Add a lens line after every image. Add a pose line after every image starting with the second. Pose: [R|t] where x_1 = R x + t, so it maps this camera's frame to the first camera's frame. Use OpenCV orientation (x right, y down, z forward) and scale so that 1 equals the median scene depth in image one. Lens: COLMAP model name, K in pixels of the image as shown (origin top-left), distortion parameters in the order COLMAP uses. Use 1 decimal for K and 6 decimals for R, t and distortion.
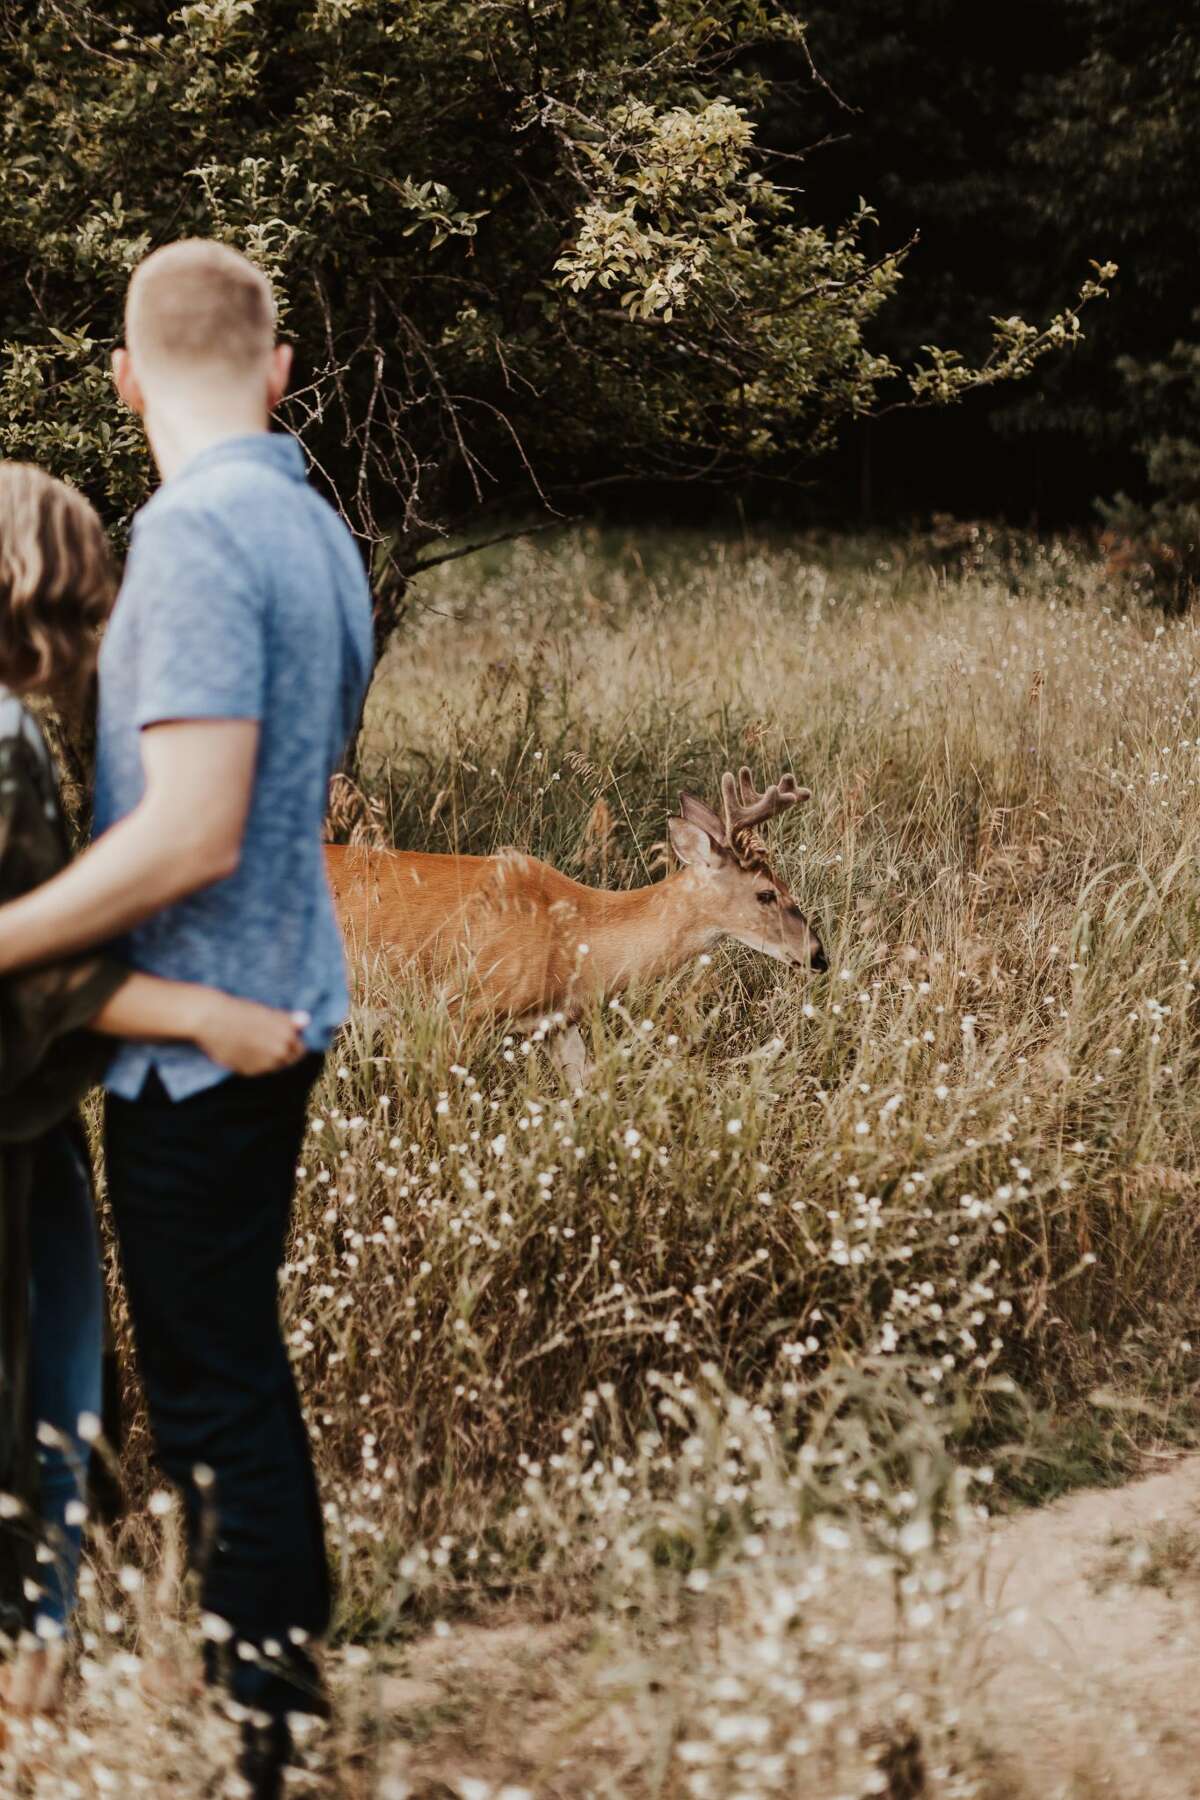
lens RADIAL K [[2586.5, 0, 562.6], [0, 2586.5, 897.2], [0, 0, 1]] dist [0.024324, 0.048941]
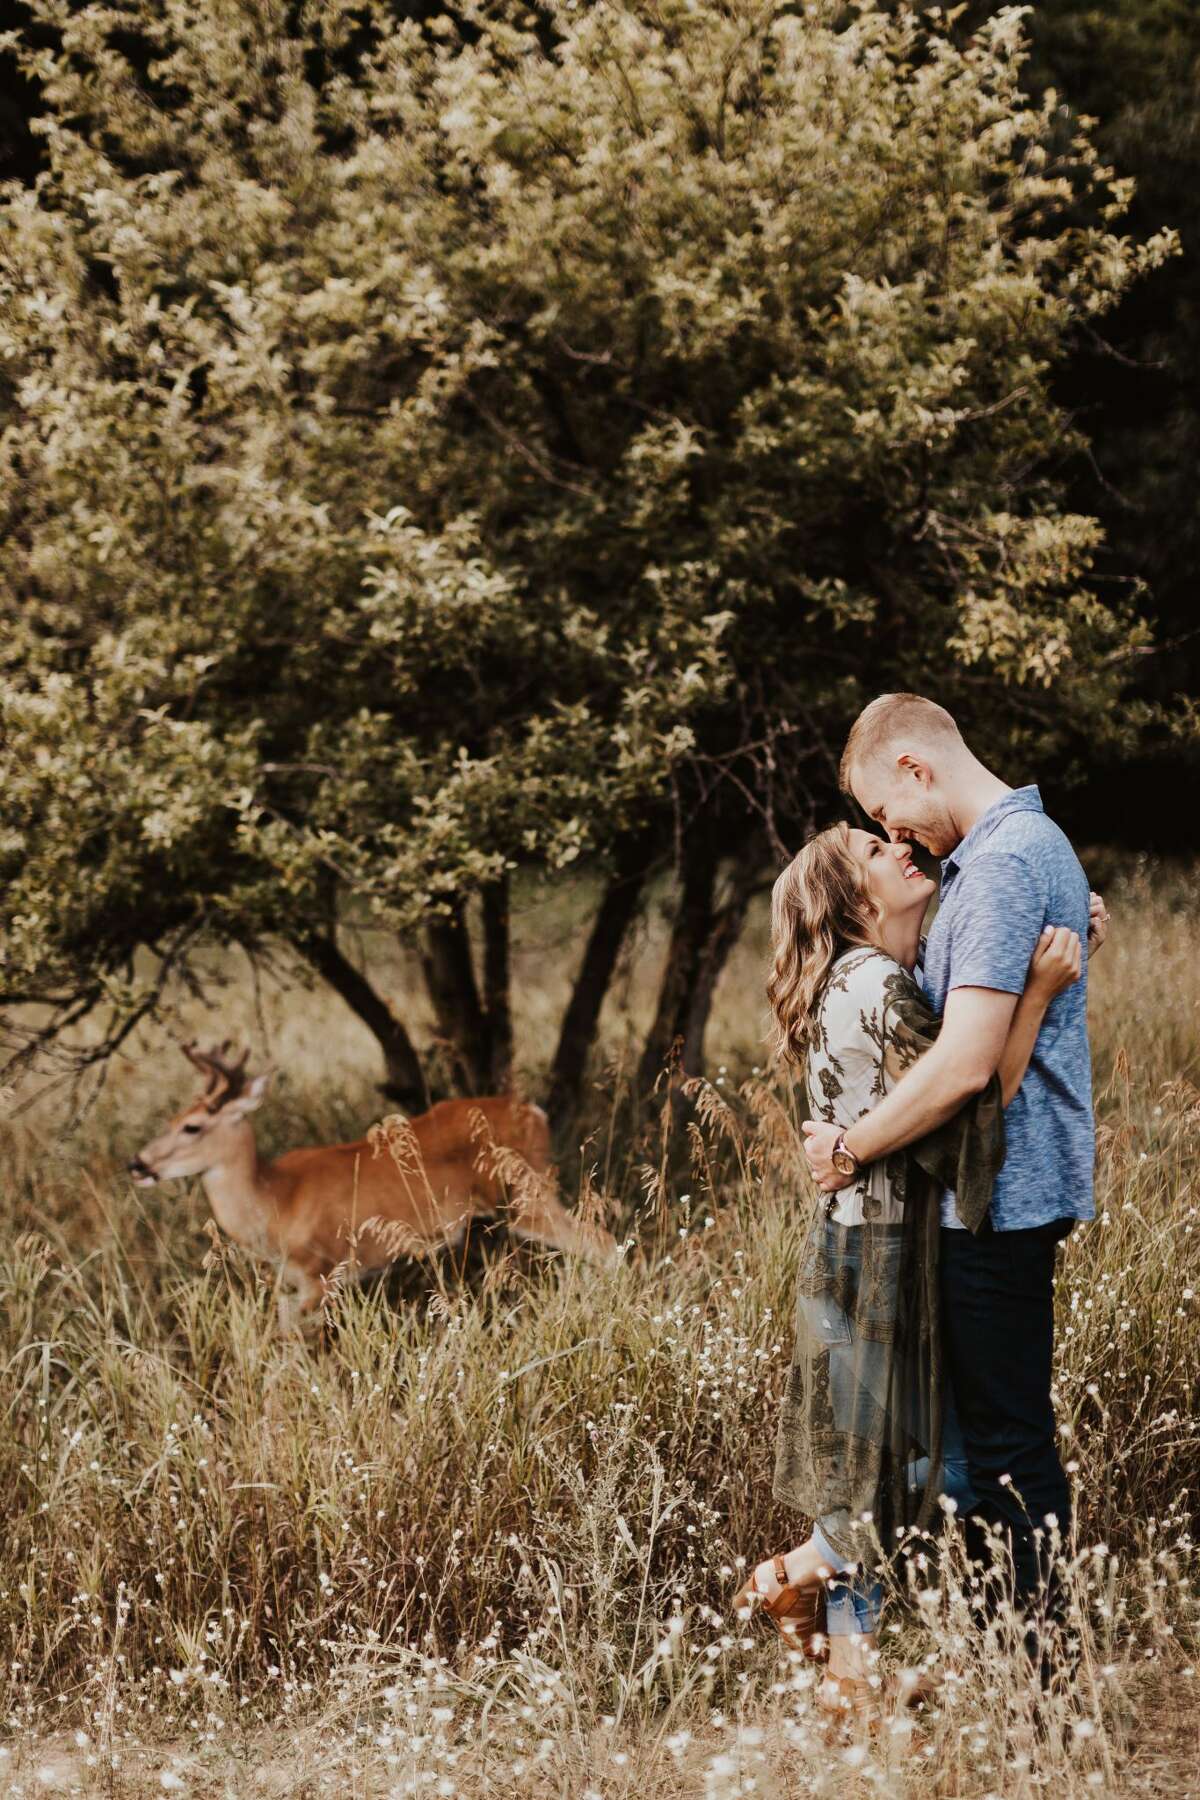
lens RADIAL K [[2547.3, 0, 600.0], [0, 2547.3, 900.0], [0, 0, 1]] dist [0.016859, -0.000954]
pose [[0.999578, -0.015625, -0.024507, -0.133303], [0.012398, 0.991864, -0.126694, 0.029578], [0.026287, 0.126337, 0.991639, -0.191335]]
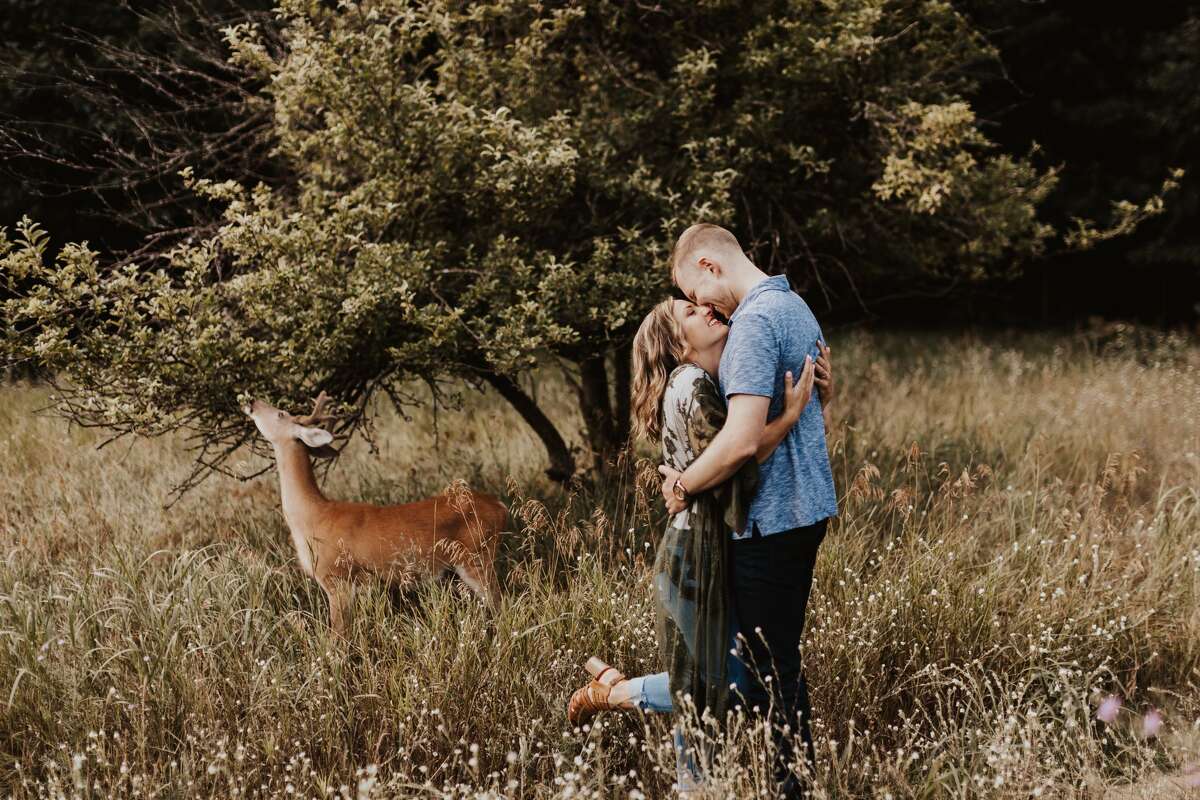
=-=-=-=-=
▶ _Work instructions_: Repeat the material above verbatim. Leave the pictures behind.

▶ _Solution_:
Add a lens line after every image. Add a pose line after every image starting with the second. Pose: [R|t] where x_1 = R x + t, so it maps this camera's frame to the first camera's frame. Use OpenCV orientation (x right, y down, z forward) and scale so that 1 equals the median scene depth in image one. Lens: COLMAP model name, K in pixels of the image as shown (origin top-left), distortion parameters in the order COLMAP uses. Use 1 decimal for K and 6 decimals for R, t and distortion.
lens RADIAL K [[2586.5, 0, 562.6], [0, 2586.5, 897.2], [0, 0, 1]] dist [0.024324, 0.048941]
lens RADIAL K [[2547.3, 0, 600.0], [0, 2547.3, 900.0], [0, 0, 1]] dist [0.016859, -0.000954]
pose [[0.999578, -0.015625, -0.024507, -0.133303], [0.012398, 0.991864, -0.126694, 0.029578], [0.026287, 0.126337, 0.991639, -0.191335]]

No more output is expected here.